Heute hören wir im Evangelium wieder von einer Episode im Haus eines Pharisäers. Jesus ist eingeladen worden und mal wieder wird er ganz genau beobachtet. Man merkt also auch hier wieder, dass die Einladungen anscheinend öfter aus unlauteren Absichten gemacht worden sind…
Jesus fällt auf, wie die eintreffenden Gäste sich die Ehrenplätze aussuchen. Dies nimmt er zum Anlass, ein Gleichnis zu erzählen:
Wenn man zu einer Hochzeit eingeladen wird, sollte man nicht automatisch den Ehrenplatz einnehmen. Denn es kann ja sein, dass ein anderer Gast kommt, der noch vornehmer ist, und man ihm den Platz geben muss. Das wird eine große Demütigung und man muss den untersten Platz einnehmen. Wenn man eingeladen wird, soll man dagegen sofort den untersten Platz einnehmen. Denn dann wird der Gastgeber kommen und ihm einen höheren Platz zuweisen. Das wird dann eine Ehre vor den anderen Gästen darstellen. Jesus erzählt dies, um die Haltung dahinter herauszustellen, mit der er seine Wort auch abschließt: „Denn wer sich selbst erhöht, wird erniedrigt, und wer sich selbst erniedrigt, wird erhöht werden.“ Es geht um Demut und Hochmut. Die Gäste des Pharisäers kommen mit einer sehr hochmütigen Haltung daher, denn sie gehen davon aus, die verehrtesten Gäste zu sein. Der Pharisäer wird sie vielleicht nicht „degradieren“, aber mit ihrer allgemeinen Haltung wird Gott selbst ihnen irgendwann den richtigen Platz zuweisen. Das wird für sie eine große Demütigung werden. Hochmut kommt vor dem Fall.
Wer dagegen mit einer demütigen Haltung durchs Leben geht, sich nicht besser als die anderen hält, wird von Gott erhöht werden – und das schon in diesem Leben durch unverhoffte Ereignisse, Segen, Gebetserhörungen. Umso mehr wird dieser Mensch dann im Gottesreich erhöht werden! Beim himmlischen Hochzeitsmahl wird dieser Mensch dann sehr weit aufrücken dürfen.
Es geht Jesus also nicht nur um die Platzwahl der eingeladenen Gäste, sondern um ihre allgemeine Haltung. Er spricht diese Worte auch zu uns heute. Halten wir uns für besonders wichtig? Gehen wir in uns und erforschen unser Gewissen, wo in uns noch ein narzisstischer Fleck zu sehen ist. Mithilfe der Gnade Gottes werden wir auch diese Elemente nach und nach ablegen, bis wir demütig werden wie Christus. Er ist ganz erniedrigt worden im Kreuzestod. Aber genau deshalb ist er über alle anderen erhöht worden. Was Jesus hier den Gästen erklärt, hat er selbst ganz umgesetzt.
Paulus ist sehr demütig gewesen, er hat sich stets als den geringsten der Apostel verstanden, weil er die Christen zuerst verfolgt hat. Das hat er nie vergessen und Gott stets um dessen Gnade gebeten. Er hat zeitlebens verstanden, dass er ganz auf ihn angewiesen ist. Auch König David war so ein Mensch. Er hat als König der zwölf Stämme eben jene Haltung eingenommen, die Christus hier erklärt: Er hat sich automatisch auf den letzten Platz gesetzt.

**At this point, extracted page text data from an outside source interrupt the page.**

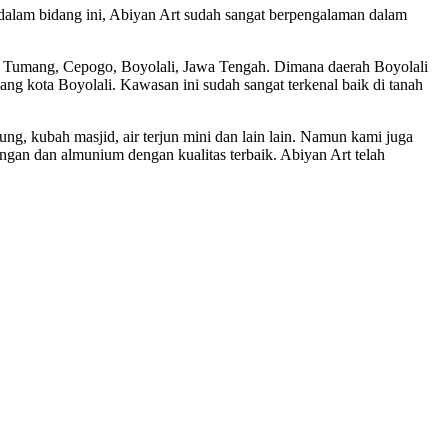
dalam bidang ini, Abiyan Art sudah sangat berpengalaman dalam
ri Tumang, Cepogo, Boyolali, Jawa Tengah. Dimana daerah Boyolali
jang kota Boyolali. Kawasan ini sudah sangat terkenal baik di tanah
ung, kubah masjid, air terjun mini dan lain lain. Namun kami juga
gan dan almunium dengan kualitas terbaik. Abiyan Art telah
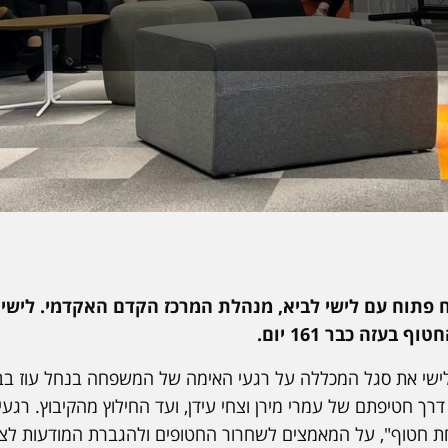
 פתוח עם לישי לביא, מנהלת המרכז הקדם האקדמי. לישי ה
 בעזה כבר 161 יום.
ך חטיפתם של עמרי מירן וצחי עידן, ועד החילוץ מהקיבוץ. רגעי
ת חטוף", על המאמצים לשחרור החטופים ולהגברת המודעות לצ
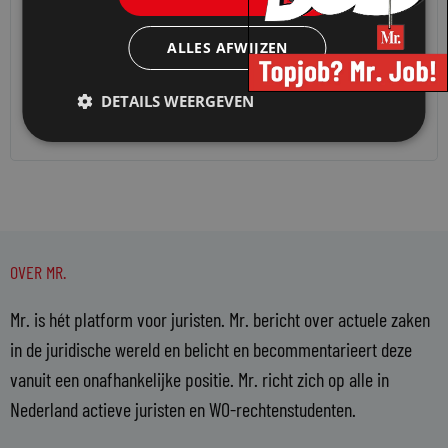
RECHTERS WIJZEN
CONSUMENTENVORDERINGEN NIET MEER
ALLES AFWIJZEN
VANZELF TOE
DETAILS WEERGEVEN
5 juni 2026
CVL Gerechtsdeurwaarders
OVER MR.
Mr. is hét platform voor juristen. Mr. bericht over actuele zaken
in de juridische wereld en belicht en becommentarieert deze
vanuit een onafhankelijke positie. Mr. richt zich op alle in
Nederland actieve juristen en WO-rechtenstudenten.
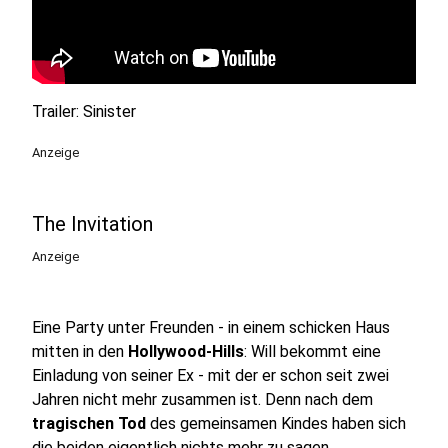
Trailer: Sinister
Anzeige
The Invitation
Anzeige
Eine Party unter Freunden - in einem schicken Haus
mitten in den
Hollywood-Hills
: Will bekommt eine
Einladung von seiner Ex - mit der er schon seit zwei
Jahren nicht mehr zusammen ist. Denn nach dem
tragischen Tod
des gemeinsamen Kindes haben sich
die beiden eigentlich nichts mehr zu sagen.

Gebe der Herr uns die Gnade, auch so demütig zu sein, das heißt frei von dem Drang, unbedingt die besten Plätze zu erhalten, möglichst gut dazustehen in unserer Gesellschaft. Mit dieser inneren Freiheit kann auch der Friede Christi einziehen, der Paulus in der römischen Gefangenschaft vor der Verzweiflung bewahrt hat.